So last month, Doug and I sat down with our new budget (the one that is devoid of checks coming in from Mickey Mouse) to try to figure out how many extra gigs he will have to do each month to allow us to pay all of our bills…provide for Noah’s biomedical treatment…and, you know…eat. Sitting down at the breakfast table, we totaled our new monthly income, took out our tithe…and began.
A few days prior to our session, I prepared a list of every single monthly expense that I could think of. Doug read the list, calling out each expense and its corresponding amount. I used a calculator and subtracted each item as he read it off.
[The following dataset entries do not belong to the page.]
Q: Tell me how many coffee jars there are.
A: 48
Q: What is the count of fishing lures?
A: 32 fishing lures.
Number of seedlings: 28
When we were finished our “virtual” paying of every bill, we were left with a teeny, tiny amount to treat Noah, buy gas and eat. Since we’re both pretty warped, this was a very, very funny thing.
Now. Let me stop here and say that I’m not trying to “poor mouth” our situation. Nothing sticks in my craw much worse than someone in ministry making a big deal out of how much money they “don’t have”. Just sayin. We are just fine and our budget…such as it was…had definite room for cuts. The cable TV can go…we can adjust our thermostat…etc., etc., etc. So no “poor mouthing” here.
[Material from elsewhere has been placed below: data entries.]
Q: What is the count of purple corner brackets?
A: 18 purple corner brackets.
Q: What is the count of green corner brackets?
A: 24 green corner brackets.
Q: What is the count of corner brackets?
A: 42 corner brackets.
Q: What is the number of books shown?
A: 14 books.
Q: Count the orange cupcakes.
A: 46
Anywho…when we arrived at the hysterical total that was left for gas, food and Noah’s stuff, we figured that it was either (A) time to cut way back on our spending or (B) make sure that Doug scored at least one extra gig per month or (C), do both (A) and (B).
About a week after our “budget workshop”, an unexpected means of balancing our budget surfaced.
Did you know that COBRA participants are allowed to go through their former employer’s benefits enrollment process, just like the regular employees? Change health plans just like them? Well, I sure didn’t know it. I figured that we were just stuck with the same old, same old until our COBRA eligibility period expires in 2010. So when Disney’s online cast portal (that we can still access since Doug is still technically an employee) popped up with our options for next year, I was all over it.
The first thing I noticed, is that our current coverage…an HM”Oh no we don’t cover that” plan that we are continuing for Doug and the boys…is set to increase in price on January 1.
Our new monthly payment for health and dental insurance was now going to be greater than our mortgage payment. Oh. my.
I continued to study the information that was listed on my screen…and then I saw it.
A different…and much, much cheaper plan.
A “bare bones” plan. (Really? Something more “bare bones” than an HMO?) One with a yearly cap on benefits.
The plan’s name?
“Health Value”.
The first thing that I thought of was…hmmm…that phrase sounds akin to “the honeymoon suite at the Motel 6″. It doesn’t instill a great deal of confidence, now does it?
But it’s cheap. As in we will save $500 a month on this plan cheap.
Yo…sign me up.
Actually, it’s not a bad little plan. The boys will keep their pediatrician and Doug will keep all of his docs. Office visits are $15 and generic prescriptions are $2. I don’t know what happens if anyone’s arm falls off, but there is hospital and ER coverage, so I guess they would be okay.
God is so awesome. Who knew that there was going to be a blue light special on health insurance? That $500 cushion was completely unexpected…and is going to be a huge help. It’s nice to have a little “wiggle room”.
So there it is…the weird and wonky way that we are going to balance our new budget. I guess we get to keep ESPN after all.